EXERCISE REQUIREMENTS →
Quote the lines starting at the one containing "Hop-mebeli.com използва" and ending at the one containing "ПОДРОБНОСТИТЕ", both included.

INFORMATION →
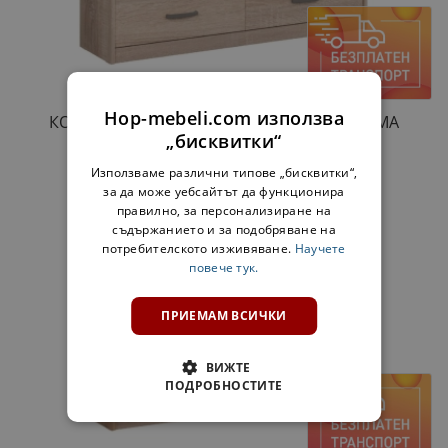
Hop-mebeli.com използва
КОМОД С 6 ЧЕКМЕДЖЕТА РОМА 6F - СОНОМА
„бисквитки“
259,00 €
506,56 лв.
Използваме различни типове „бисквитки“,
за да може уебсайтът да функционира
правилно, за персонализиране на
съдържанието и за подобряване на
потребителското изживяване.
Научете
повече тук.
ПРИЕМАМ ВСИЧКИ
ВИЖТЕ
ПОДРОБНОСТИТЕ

--

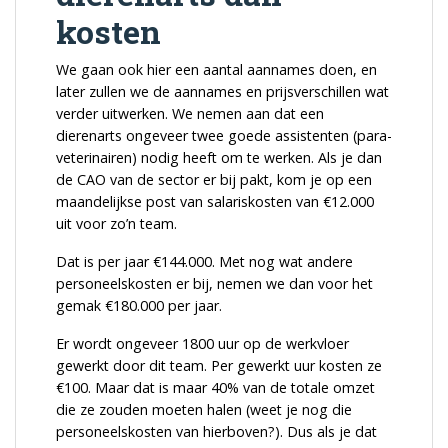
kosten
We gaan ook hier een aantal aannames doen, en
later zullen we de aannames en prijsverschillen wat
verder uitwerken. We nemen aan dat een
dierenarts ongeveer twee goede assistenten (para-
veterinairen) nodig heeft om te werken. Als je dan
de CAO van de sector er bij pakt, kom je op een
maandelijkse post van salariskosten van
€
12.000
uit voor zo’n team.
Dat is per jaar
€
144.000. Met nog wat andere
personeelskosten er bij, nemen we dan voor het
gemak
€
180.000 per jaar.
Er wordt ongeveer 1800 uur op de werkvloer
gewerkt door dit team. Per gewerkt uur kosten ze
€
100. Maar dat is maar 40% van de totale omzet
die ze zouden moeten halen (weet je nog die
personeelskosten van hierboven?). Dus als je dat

==

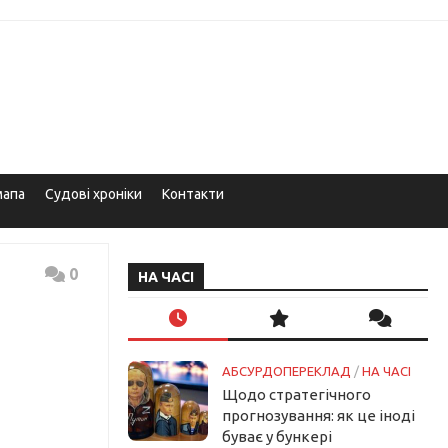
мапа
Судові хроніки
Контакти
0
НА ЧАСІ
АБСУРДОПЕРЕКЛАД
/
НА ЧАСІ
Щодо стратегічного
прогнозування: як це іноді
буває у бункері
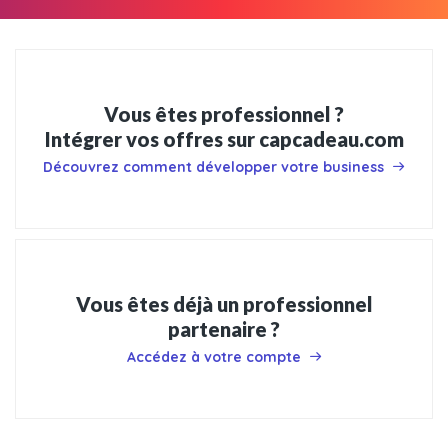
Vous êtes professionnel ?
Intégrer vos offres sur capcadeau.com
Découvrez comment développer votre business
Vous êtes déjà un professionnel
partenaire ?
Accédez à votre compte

TASK RESPONSE →
Hop-mebeli.com използва
КОМОД С 6 ЧЕКМЕДЖЕТА РОМА 6F - СОНОМА
„бисквитки“
259,00 €
506,56 лв.
Използваме различни типове „бисквитки“,
за да може уебсайтът да функционира
правилно, за персонализиране на
съдържанието и за подобряване на
потребителското изживяване.
Научете
повече тук.
ПРИЕМАМ ВСИЧКИ
ВИЖТЕ
ПОДРОБНОСТИТЕ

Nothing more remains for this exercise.